An aircraft has 116 seats. The airline found, from past experience, that on average, 2.5% of ticketed passengers will fail to check in for a flight. IF the airline sells 120 tickets for a flight, find, by using a suitable approximation, the probability that more than 116 passengers will check in for a flight. Find also the probability that there will be empty seats on the flight.

My working:
n=120, p= 2.5?
How do i get started? Thanks.

 

[galactus]

Use the normal approximation to binomial distribution.

 

[tkhunny]

Did you label this "Poisson" on purpose?

120*0.025 = 3 <== This is your parameter for your Poisson Distribution.
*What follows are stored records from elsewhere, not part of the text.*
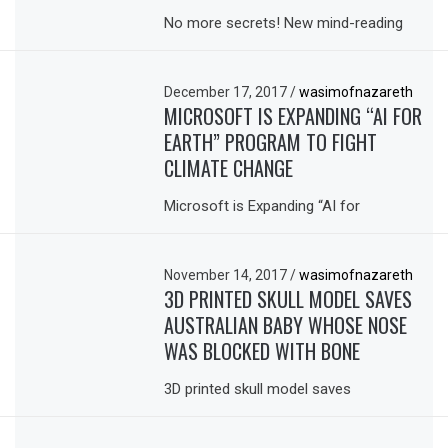
No more secrets! New mind-reading
December 17, 2017
/
wasimofnazareth
MICROSOFT IS EXPANDING “AI FOR
EARTH” PROGRAM TO FIGHT
CLIMATE CHANGE
Microsoft is Expanding “AI for
November 14, 2017
/
wasimofnazareth
3D PRINTED SKULL MODEL SAVES
AUSTRALIAN BABY WHOSE NOSE
WAS BLOCKED WITH BONE
3D printed skull model saves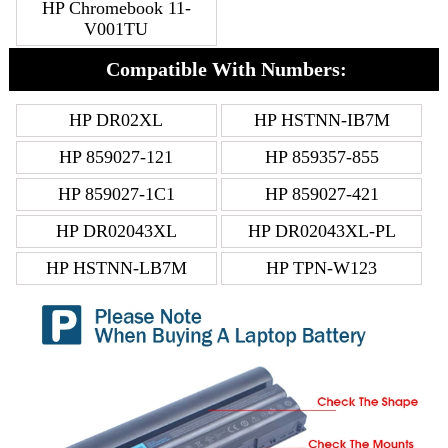
HP Chromebook 11-
V001TU
Compatible With Numbers:
HP DR02XL
HP HSTNN-IB7M
HP 859027-121
HP 859357-855
HP 859027-1C1
HP 859027-421
HP DR02043XL
HP DR02043XL-PL
HP HSTNN-LB7M
HP TPN-W123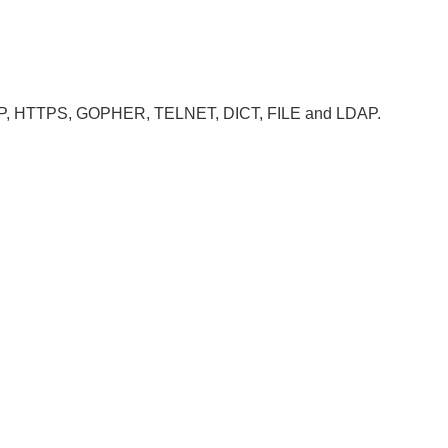
, HTTP, HTTPS, GOPHER, TELNET, DICT, FILE and LDAP.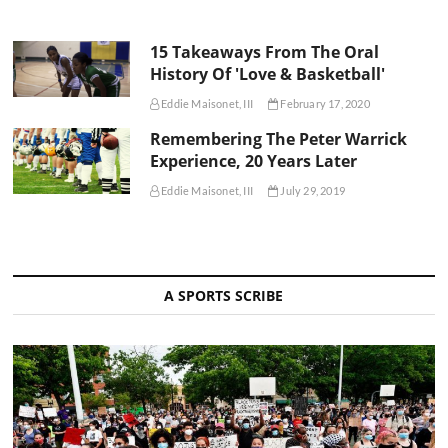
15 Takeaways From The Oral
History Of 'Love & Basketball'
Eddie Maisonet, III
February 17, 2020
Remembering The Peter Warrick
Experience, 20 Years Later
Eddie Maisonet, III
July 29, 2019
A SPORTS SCRIBE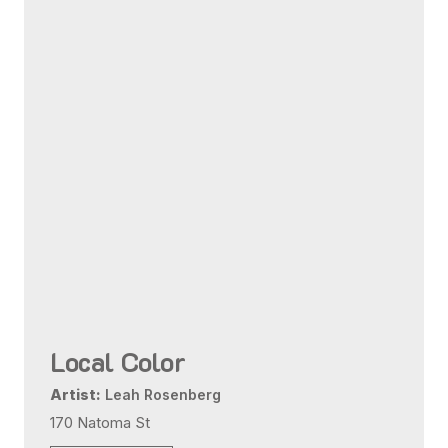
Local Color
Artist:
Leah Rosenberg
170 Natoma St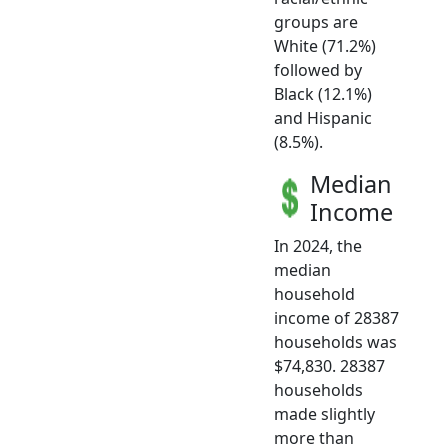
groups are
White (71.2%)
followed by
Black (12.1%)
and Hispanic
(8.5%).
Median
Income
In 2024, the
median
household
income of 28387
households was
$74,830. 28387
households
made slightly
more than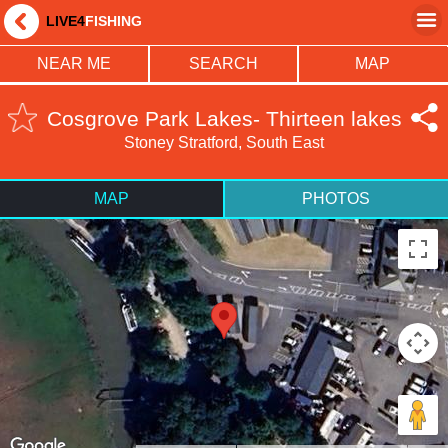
LIVE4
FISHING
NEAR ME
SEARCH
MAP
Cosgrove Park Lakes- Thirteen lakes
Stoney Stratford, South East
MAP
PHOTOS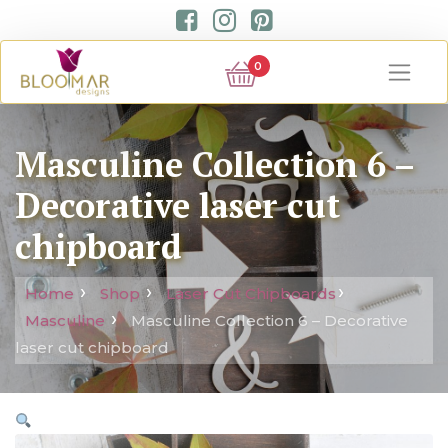
0
Masculine Collection 6 –
Decorative laser cut
chipboard
Home
Shop
Laser Cut Chipboards
Masculine
Masculine Collection 6 – Decorative
laser cut chipboard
Pr(Overbooked), in this case, means 117, 118, 119, or 120, corresponding to failure to check in values of 3, 2, 1, and 0. For Pr(No Empty Seats), just add 116, or 4 fail to check in. For Pr(an empty seat), calculate 1 - Pr(No Empty Seats)

If \(\displaystyle \L\,Pr(n) = \frac{e^{-3}*3^{n}}{n!}\), find 1-(Pr(0)+Pr(1)+Pr(2)+Pr(3)+Pr(4)).

I get 18.47%. How close was that to your Normal or Binomial approximations?